Dans un arrêt du 29 juin 2023 (C211/22), la Cour de Justice a clarifié la différence entre les notions de « restrictions par objet » (visant les pratiques qui ne nécessitent pas une appréciation des effets anticoncurrentiels tant ces pratiques sont, en tant que telles, considérées nuisibles au bon fonctionnement du jeu normal de la concurrence) et de « restrictions caractérisées » (pratiques verticales qui retirent le bénéfice des exemptions prévues par les règlements européens 330/210 du 20 avril 2010 et 2022/720 du 10 mai 2022 relatifs aux accords verticaux). Il en ressort qu’une restriction caractérisée fait certes perdre le bénéfice de l’exemption par catégorie à un accord de prix imposés, mais que cet accord ne doit pas pour autant être considéré comme étant illégal per se.
Le litige en cause opposait la société Super Bock Bebidas SA à l’Autorité portugaise de la concurrence.
La société Super Bock, établie au Portugal et active dans le secteur de la commercialisation de la bière et de l’eau en bouteille, avait été condamnée par l’Autorité portugaise de la concurrence pour avoir fixé et imposé des conditions commerciales à ses distributeurs de manière régulière. Super Bock diffusait des listes de prix minimaux de revente, en pratique suivies par les distributeurs, et avait mis en place des mécanismes de contrôle pour s’assurer du respect, par les distributeurs, des prix minimaux de revente. En cas de défaillance, ces derniers s’exposaient à des « représailles » telles que la suppression de remises commerciales ou encore des refus de réapprovisionnement de stocks.
Estimant que ces mesures de fixation (directe et indirecte) des prix de revente des produits par les distributeurs indépendants contrevenaient aux dispositions de l’article 101, paragraphe 1 Traité sur le fonctionnement de l’Union européenne (ci-après « TFUE ») prohibant les accords anticoncurrentiels, l’Autorité portugaise de la concurrence avait prononcé une amende à l’encontre de Super Bock. Cette décision avait par la suite été confirmée par le Tribunal de la concurrence, de la règlementation et de la surveillance portugais.

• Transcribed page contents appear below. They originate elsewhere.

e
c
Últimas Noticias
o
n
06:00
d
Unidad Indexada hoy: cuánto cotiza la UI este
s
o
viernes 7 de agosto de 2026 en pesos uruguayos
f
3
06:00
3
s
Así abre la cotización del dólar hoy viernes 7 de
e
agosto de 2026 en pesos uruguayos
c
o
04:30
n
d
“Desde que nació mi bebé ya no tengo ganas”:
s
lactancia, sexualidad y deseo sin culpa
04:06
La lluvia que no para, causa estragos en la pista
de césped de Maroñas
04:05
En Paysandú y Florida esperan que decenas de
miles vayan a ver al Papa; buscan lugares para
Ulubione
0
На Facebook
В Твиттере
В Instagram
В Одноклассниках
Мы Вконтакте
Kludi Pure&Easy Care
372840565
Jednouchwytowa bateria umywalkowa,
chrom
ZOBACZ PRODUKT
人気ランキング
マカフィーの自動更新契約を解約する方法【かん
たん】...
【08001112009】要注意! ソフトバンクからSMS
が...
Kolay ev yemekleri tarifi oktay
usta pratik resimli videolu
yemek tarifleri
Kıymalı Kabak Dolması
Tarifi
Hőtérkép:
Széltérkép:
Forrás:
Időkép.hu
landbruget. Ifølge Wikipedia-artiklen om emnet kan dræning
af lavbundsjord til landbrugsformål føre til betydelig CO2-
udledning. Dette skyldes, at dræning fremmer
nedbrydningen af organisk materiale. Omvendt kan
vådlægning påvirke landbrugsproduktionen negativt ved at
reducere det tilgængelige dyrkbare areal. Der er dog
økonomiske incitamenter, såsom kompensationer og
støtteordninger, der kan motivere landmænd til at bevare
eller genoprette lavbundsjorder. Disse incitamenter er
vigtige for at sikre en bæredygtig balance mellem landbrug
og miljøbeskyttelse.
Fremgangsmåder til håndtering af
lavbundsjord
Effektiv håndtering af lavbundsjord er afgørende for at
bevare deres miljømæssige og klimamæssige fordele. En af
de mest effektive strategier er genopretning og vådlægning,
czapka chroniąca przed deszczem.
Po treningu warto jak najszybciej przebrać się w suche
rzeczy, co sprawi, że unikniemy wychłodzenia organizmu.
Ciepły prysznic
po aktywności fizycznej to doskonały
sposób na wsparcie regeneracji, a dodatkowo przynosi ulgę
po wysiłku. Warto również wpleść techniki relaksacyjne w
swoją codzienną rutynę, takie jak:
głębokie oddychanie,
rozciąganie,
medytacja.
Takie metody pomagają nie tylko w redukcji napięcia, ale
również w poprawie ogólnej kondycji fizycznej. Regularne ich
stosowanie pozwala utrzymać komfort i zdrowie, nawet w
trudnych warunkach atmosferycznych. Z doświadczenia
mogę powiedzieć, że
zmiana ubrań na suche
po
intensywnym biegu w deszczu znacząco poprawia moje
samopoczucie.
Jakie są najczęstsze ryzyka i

Les entreprises ont dès lors formé appel devant la Cour d’appel de Lisbonne. C’est dans ce contexte que la Cour d’appel de Lisbonne, juridiction de renvoi, a souhaité obtenir des clarifications sur l’interprétation de l’article 101 TFUE, et formulé différentes questions préjudicielles, parmi lesquelles nous retiendrons les questions suivantes :
1. La fixation de prix minimaux par un fournisseur, à ses distributeurs, est-elle en soi une infraction « par objet », ne nécessitant pas une appréciation préalable du degré suffisant de nocivité de l’accord ? 2. L’accord entre fournisseur et distributeurs visant à la fixation (verticale) de prix minimaux et d’autres conditions commerciales applicables à la revente est-il présumé présenter un degré suffisant de nocivité pour la concurrence, sans préjudice de l’appréciation des éventuels effets économiques positifs découlant de ladite pratique, conformément à l’article 101, paragraphe 3 TFUE ? 3. (i) L’envoi de listes indiquant les prix minimaux et les marges de distribution, (ii) la demande de prix de vente de la part des distributeurs, (iii) le dépôt de plaintes de la part des distributeurs – lorsqu’ils considèrent que les prix de revente qui leur sont imposés ne sont pas compétitifs ou lorsqu’ils constatent que les distributeurs concurrents ne sont pas alignés –, (iv) l’existence de mécanismes de surveillance des prix (moyens minimaux) et, (v) des mesures de rétorsion (sans démonstration de leur application concrète) sont-ils des éléments suffisants pour considérer qu’il y a eu infraction par fixation (tacite) de prix minimaux pour les distributeurs ?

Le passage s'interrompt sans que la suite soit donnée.